The New Jersey Policy Perspective, a liberal think tank based in Trenton, has released a report analyzing the benefits of universal representation on immigrant families. The report might have considerable sway over the state legislature, which is currently weighing in on Governor Phil Murphy’s proposal to spend $2.1 million in state funds on undocumented immigrants.
According to the report, immigration arrests in New Jersey have increased by 42 percent under the Trump administration, far surpassing the national average. About 67 percent of people in the state facing immigration detention do not have access to legal counsel and endure their cases without a lawyer by their side.
The New Jersey Policy Perspective suggests a representation program that is publicly-funded to provide free, court-appointed counsel to detained, low-income immigrants in New Jersey.

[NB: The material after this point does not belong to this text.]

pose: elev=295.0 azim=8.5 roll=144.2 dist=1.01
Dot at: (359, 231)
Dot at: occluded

“It is contrary to our system of law and notions of justice and due process that detained immigrants, often with long-standing ties to this country, should face deportation proceedings without a lawyer, solely because they are indigent,” said Lori A. Nessel, professor of law and director of the Seton Hall Law School Center for Social Justice, in a statement.

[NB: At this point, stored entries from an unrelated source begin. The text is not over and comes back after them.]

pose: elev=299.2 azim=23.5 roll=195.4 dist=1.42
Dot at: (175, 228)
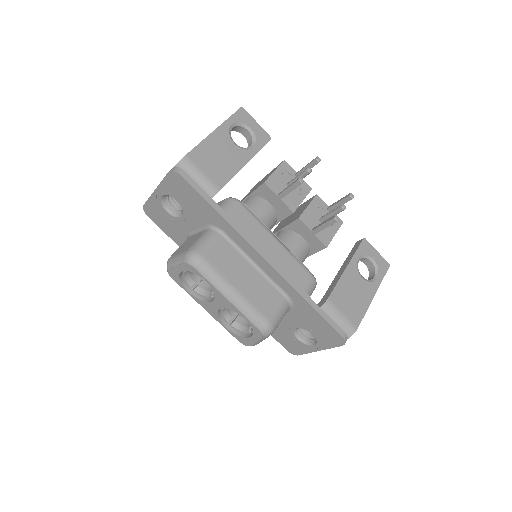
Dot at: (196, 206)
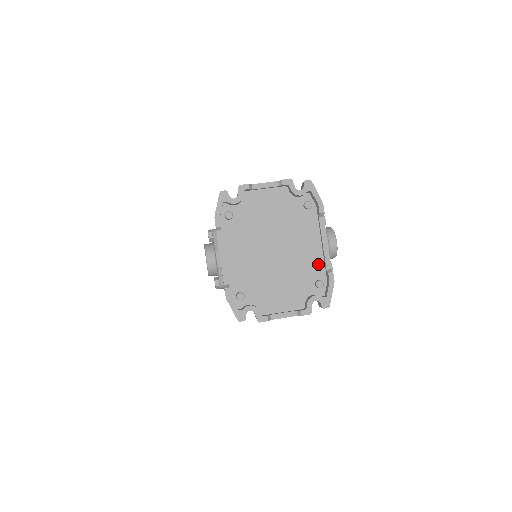
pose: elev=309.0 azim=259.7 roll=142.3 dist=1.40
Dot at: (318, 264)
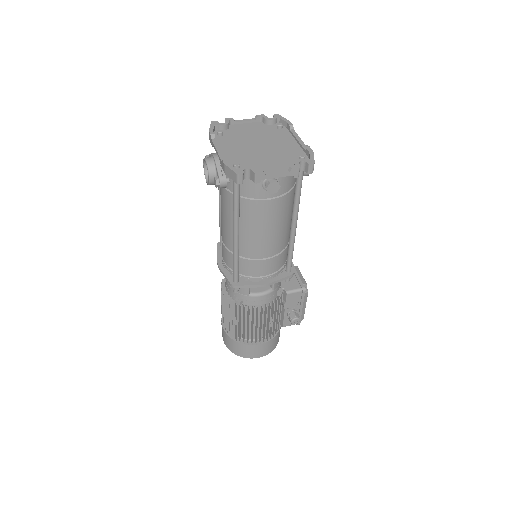
Dot at: (298, 150)
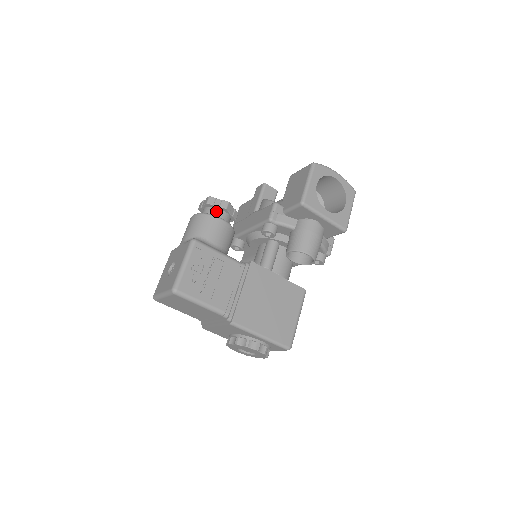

The findings show that individuals detained for civil immigration violations who have legal representation are three times as likely to prevail in their cases and are also twice as likely to be released prior to the end of their removal proceedings.
The report also reveals how the lack of access to legal representation places a burden on the state budget. New Jersey employers pay $5.9 million in turnover-related costs annually as they are forced to replace detained or deported employees. The state economy would lose $18 million in wages and $1.6 million in total tax revenue annually from detained immigrants.
In a provided statement, Erika Nava, a policy analyst at New Jersey Policy Perspective, explained: “Creating a universal representation program that expands access to counsel for detained immigrants will not only bolster New Jersey’s immigrant families, but the broader state economy.”
Annually, detentions and deportation cost New Jersey approximately $732,000 in child health insurance and $203,000 in foster care costs for children of detained or deported parents. And this total annual cost of nearly $1 million does not include the long-term costs associated with child trauma, development or health conditions that result from the deportation of parents.
New Jersey contains the third highest share (22 percent) of immigrants in the U.S. If this pro-family, pro-economic policy becomes a reality, New Jersey would be joining New York and six cities across the country in providing universal legal representation and would perhaps be sending a message to the rest of the nation.